Time for parents to slow down and invest time and conversation in their little ones?

Annie Holmquist | January 12, 2016 | 516

Time for parents to slow down and invest time and conversation in their little ones?
Medical Journal: Talking Toys are No Substitute for A Parent

“Man, they didn’t have toys like this when I was a kid!” We’ve all uttered this line while marveling over the talking gizmos and gadgets which rule today’s nurseries.

But while many of these talking toys purport to advance language and childhood development, a recent study published by The Journal of the American Medical Association suggests that such toys aren’t the wonder cure for our children.

Instead, the medical journal found – surprise, surprise – that parental talking and interaction with books is the best way to encourage language development in young children. NPR reports:

“The study focused on roughly two dozen children between the ages of 10 and 16 months old. Researchers outfitted them with little microphones tucked into special vests or shirts that could record the infants playing at home with Mom or Dad.

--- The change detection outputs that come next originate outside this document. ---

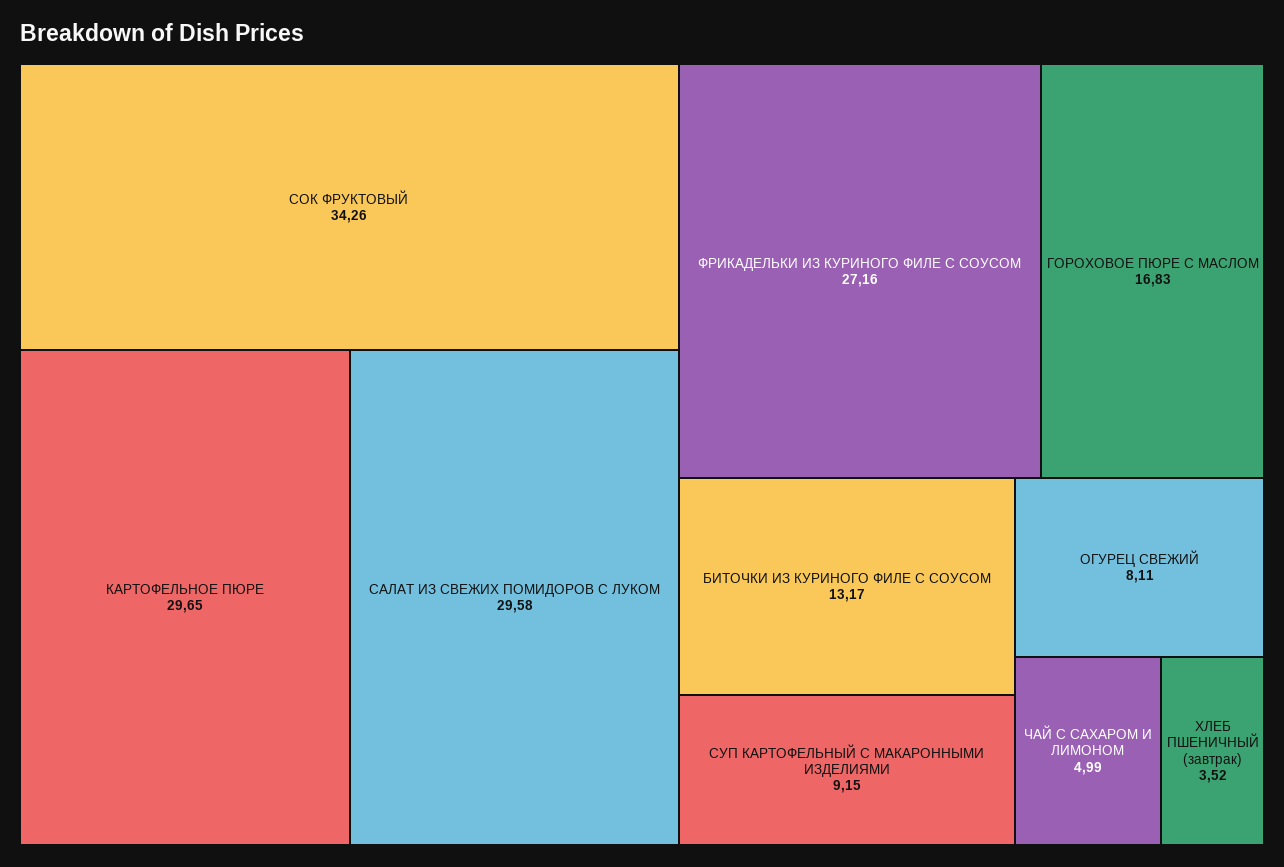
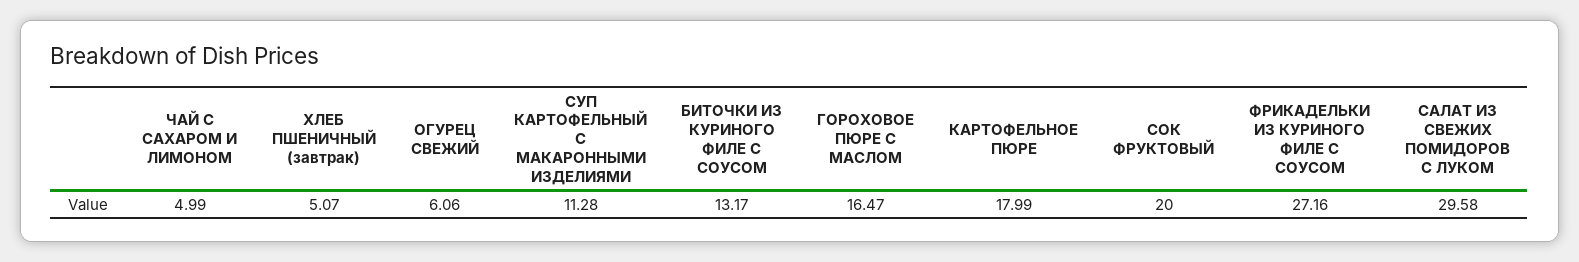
  {
-   "СОК ФРУКТОВЫЙ": 34.26,
+   "СОК ФРУКТОВЫЙ": 20,
-   "КАРТОФЕЛЬНОЕ ПЮРЕ": 29.65,
+   "КАРТОФЕЛЬНОЕ ПЮРЕ": 17.99,
    "САЛАТ ИЗ СВЕЖИХ ПОМИДОРОВ С ЛУКОМ": 29.58,
    "ФРИКАДЕЛЬКИ ИЗ КУРИНОГО ФИЛЕ С СОУСОМ": 27.16,
-   "ГОРОХОВОЕ ПЮРЕ С МАСЛОМ": 16.83,
+   "ГОРОХОВОЕ ПЮРЕ С МАСЛОМ": 16.47,
    "БИТОЧКИ ИЗ КУРИНОГО ФИЛЕ С СОУСОМ": 13.17,
-   "СУП КАРТОФЕЛЬНЫЙ С МАКАРОННЫМИ ИЗДЕЛИЯМИ": 9.15,
+   "СУП КАРТОФЕЛЬНЫЙ С МАКАРОННЫМИ ИЗДЕЛИЯМИ": 11.28,
-   "ОГУРЕЦ СВЕЖИЙ": 8.11,
+   "ОГУРЕЦ СВЕЖИЙ": 6.06,
    "ЧАЙ С САХАРОМ И ЛИМОНОМ": 4.99,
-   "ХЛЕБ ПШЕНИЧНЫЙ (завтрак)": 3.52
+   "ХЛЕБ ПШЕНИЧНЫЙ (завтрак)": 5.07
  }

Professor Anna Sosa, of Northern Arizona University, led the study and says she gave families three different kinds of toys to play with: books, traditional toys like stacking blocks and a shape sorter, and electronic toys.

‘When there's something else that's doing some talking, the parents seem to be sitting on the sidelines and letting the toy talk for them and respond for them,’ Sosa says.

That's bad because the best way a toy can promote language in infants and toddlers is by stimulating interaction between parent and child. There's simply no evidence that a young child can learn language directly from a toy. It isn't responsive enough. It isn't social.”

Let’s face it: parents naturally want the best for their children, and so they race around making money to buy the best educational products on the market, or to provide the best social outlets and preschools their cities have to offer.

But would parents gain a better return on investment by simply slowing down and investing time and conversation in the lives of their little ones?